WORK ORDER A: Copy out the passage on the thirteenth salary word for word, in full.
:: SELECTED EXCERPT
From Wikipedia, the free encyclopedia

The thirteenth salary (possible to express as 13th-month pay, 13-month bonus, 13th-month salary or Aguinaldo) is a bonus that employers pay to their workers.[1] It is a very important factor of wage in many countries and the reason for the level of significance it plays could be connected with the season that it is paid to employees. It is usually paid by the end of the year (in December) in order to be able to enjoy the Christmas holidays. Another reason could be to compensate unexpected expenditure. Many people have their consumption equal to income, so one extra salary has enormous effect on savings and consumption. This leads to fact that in many countries it is even required by law. The thirteenth salary has many methods of computation, but most frequently it is one-twelfth of the employee salary in preceding 12 months.[2] The thirteenth month bonus is sometimes understood as holiday bonus, which is not true. Holiday bonus is additional amount of money, which is an evaluation of workers job.

The Aguinaldo (synonym for 13th-month salary in Latin America countries) has positive effect on the economy. It provides a short-time increase in demand.[3] People want to spend that extra money on market. That is also influenced by shopping spree before Christmas. They will want to enjoy holidays and buy more expensive food and presents, such as electronic devices or clothes.
::::
:: THE DATA
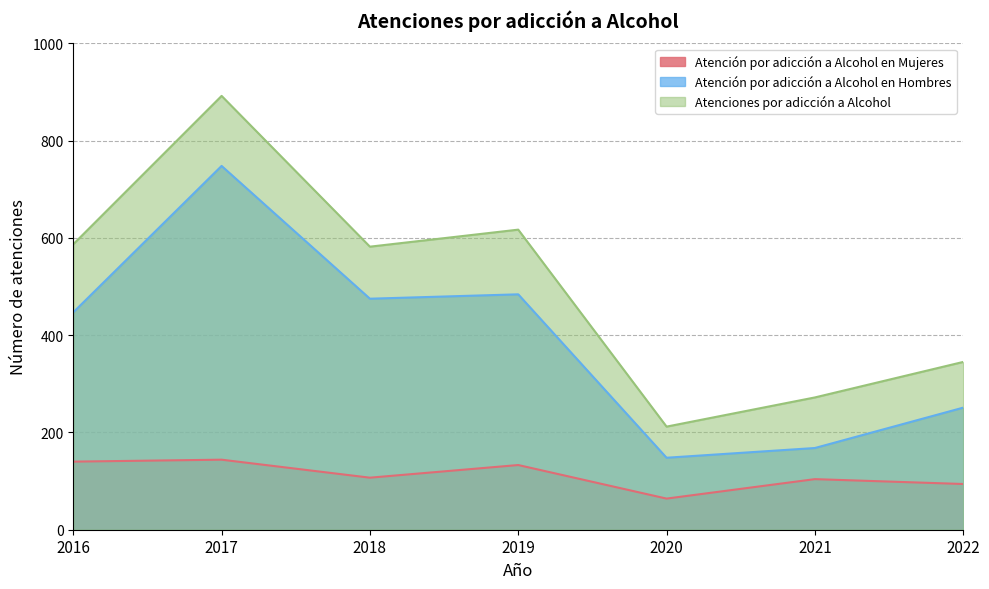

Reading right to left, list all the values displayed in this chart.

Atención por adicción a Alcohol en Mujeres: 2022=94	2021=104	2020=64	2019=133	2018=107	2017=144	2016=140
Atención por adicción a Alcohol en Hombres: 2022=251	2021=168	2020=148	2019=484	2018=475	2017=748	2016=447
Atenciones por adicción a Alcohol: 2022=345	2021=272	2020=212	2019=617	2018=582	2017=892	2016=587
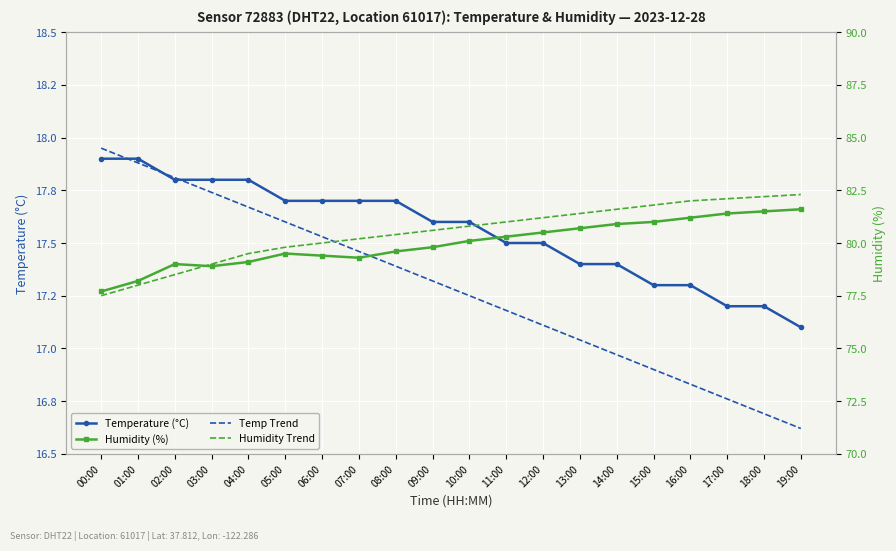

Which has a higher value, 09:00 or 03:00?

03:00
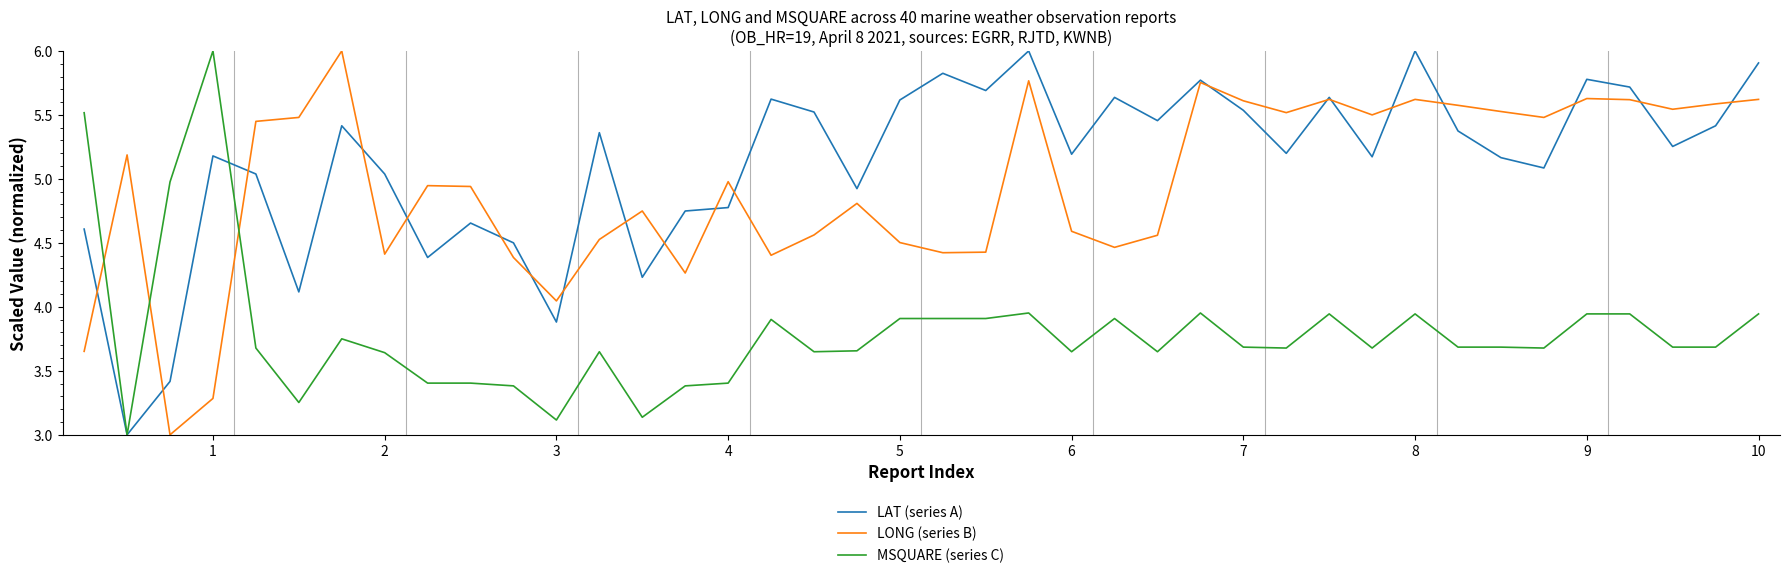

True or false: LAT (series A) has more than 0 points higher than both neighbors.

True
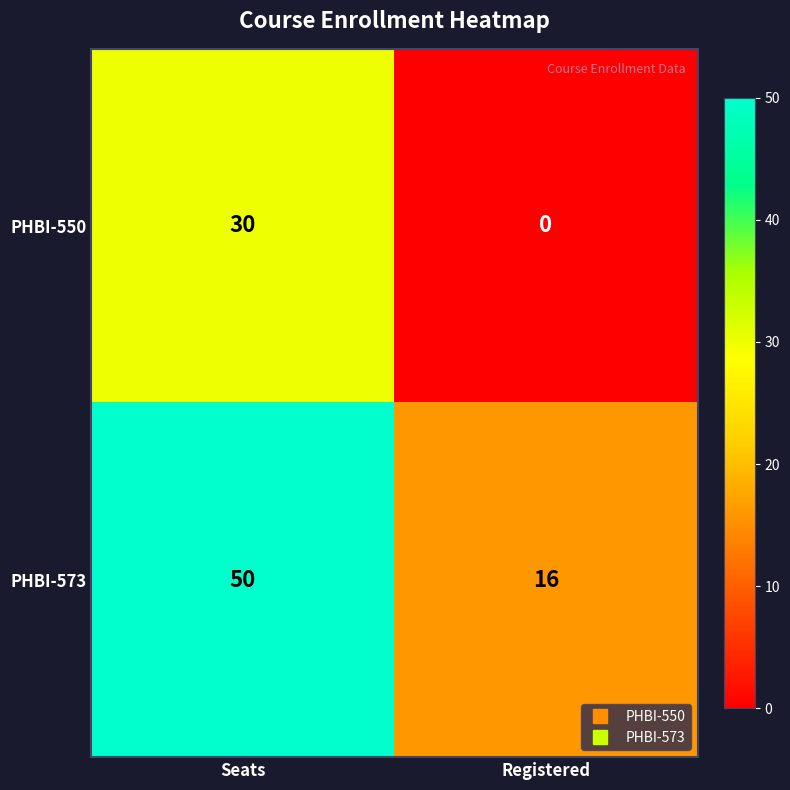

Read the PHBI-573 value at Seats.

50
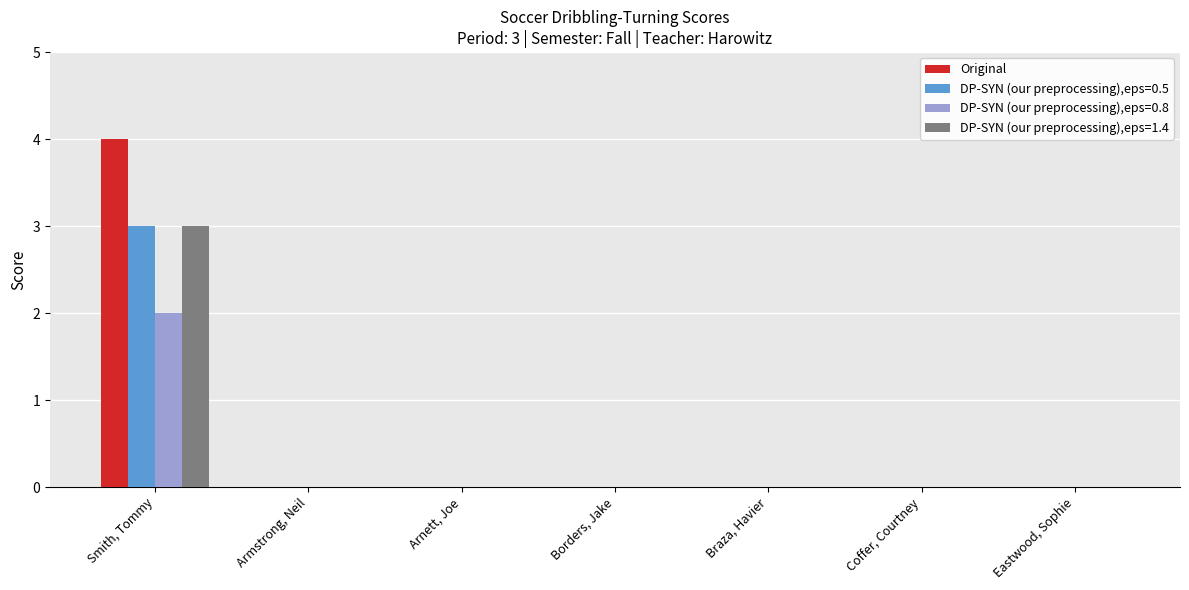

Count the number of categories in the chart.

7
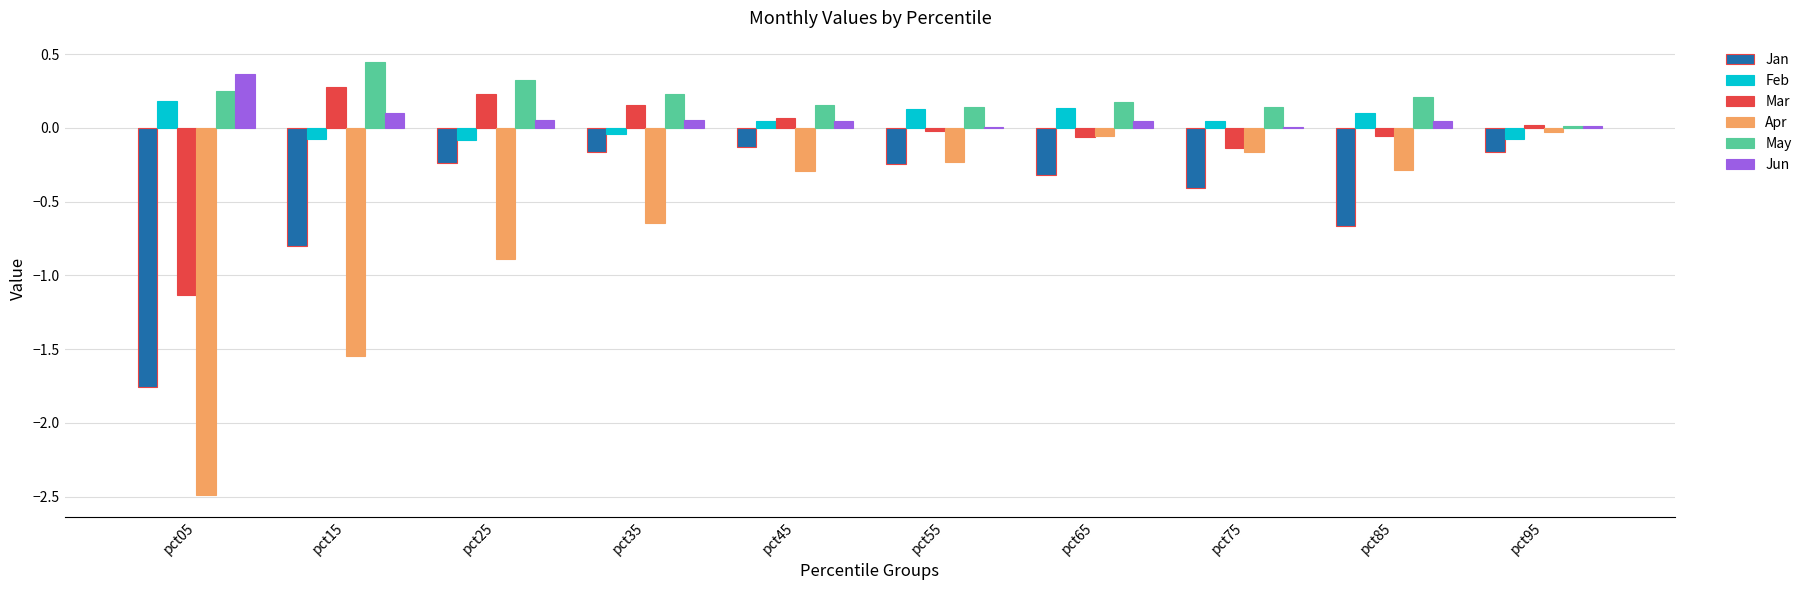

What is the sum of all Apr values?

-6.6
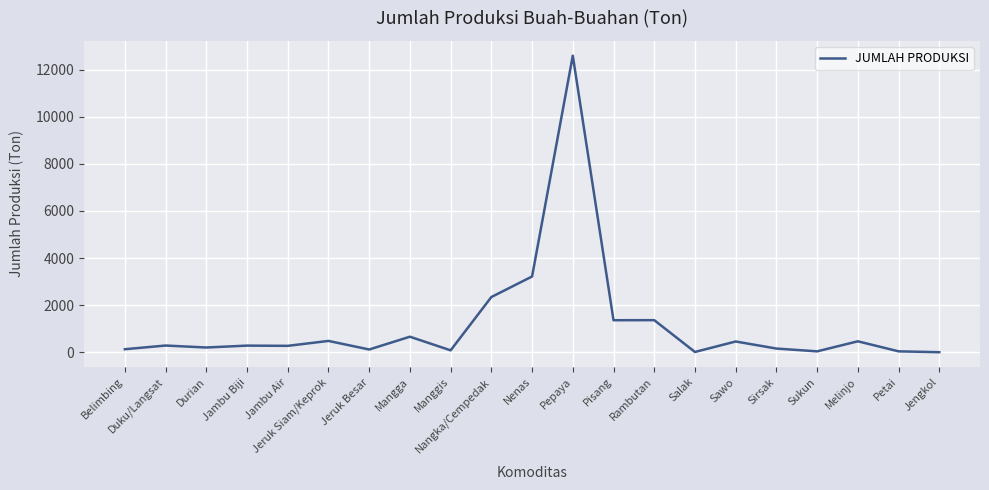

What is the change in value from Duku/Langsat to Nenas?

+2932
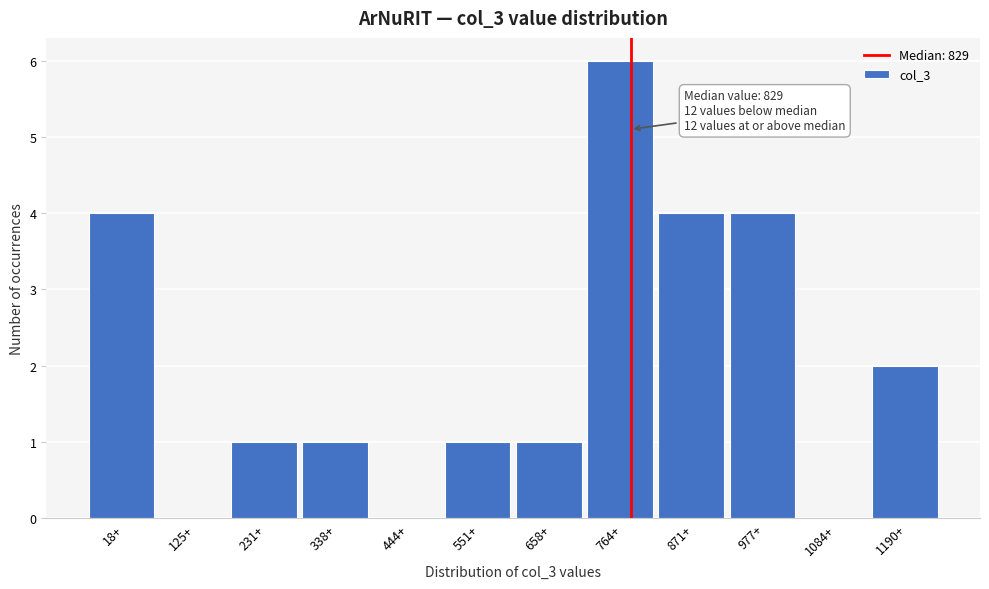

Reading left to right, extract all data points from this chart.

18+=4	125+=0	231+=1	338+=1	444+=0	551+=1	658+=1	764+=6	871+=4	977+=4	1084+=0	1190+=2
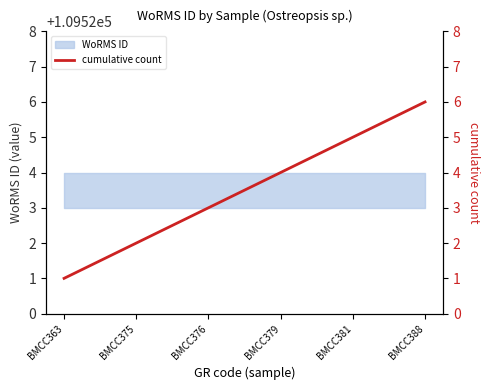

What is the value of the 1st point from the left?

1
::::
WORK ORDER B: Quote everything in the records from the line containing "True or false: LAT" down to the end of the records, leaving out the pictures.

WORKED SOLUTION A:
From Wikipedia, the free encyclopedia

The thirteenth salary (possible to express as 13th-month pay, 13-month bonus, 13th-month salary or Aguinaldo) is a bonus that employers pay to their workers.[1] It is a very important factor of wage in many countries and the reason for the level of significance it plays could be connected with the season that it is paid to employees. It is usually paid by the end of the year (in December) in order to be able to enjoy the Christmas holidays. Another reason could be to compensate unexpected expenditure. Many people have their consumption equal to income, so one extra salary has enormous effect on savings and consumption. This leads to fact that in many countries it is even required by law. The thirteenth salary has many methods of computation, but most frequently it is one-twelfth of the employee salary in preceding 12 months.[2] The thirteenth month bonus is sometimes understood as holiday bonus, which is not true. Holiday bonus is additional amount of money, which is an evaluation of workers job.

The Aguinaldo (synonym for 13th-month salary in Latin America countries) has positive effect on the economy. It provides a short-time increase in demand.[3] People want to spend that extra money on market. That is also influenced by shopping spree before Christmas. They will want to enjoy holidays and buy more expensive food and presents, such as electronic devices or clothes.

WORKED SOLUTION B:
True or false: LAT (series A) has more than 0 points higher than both neighbors.

True

Read the PHBI-573 value at Seats.

50

Count the number of categories in the chart.

7

What is the sum of all Apr values?

-6.6

What is the change in value from Duku/Langsat to Nenas?

+2932

Reading left to right, extract all data points from this chart.

18+=4	125+=0	231+=1	338+=1	444+=0	551+=1	658+=1	764+=6	871+=4	977+=4	1084+=0	1190+=2

What is the value of the 1st point from the left?

1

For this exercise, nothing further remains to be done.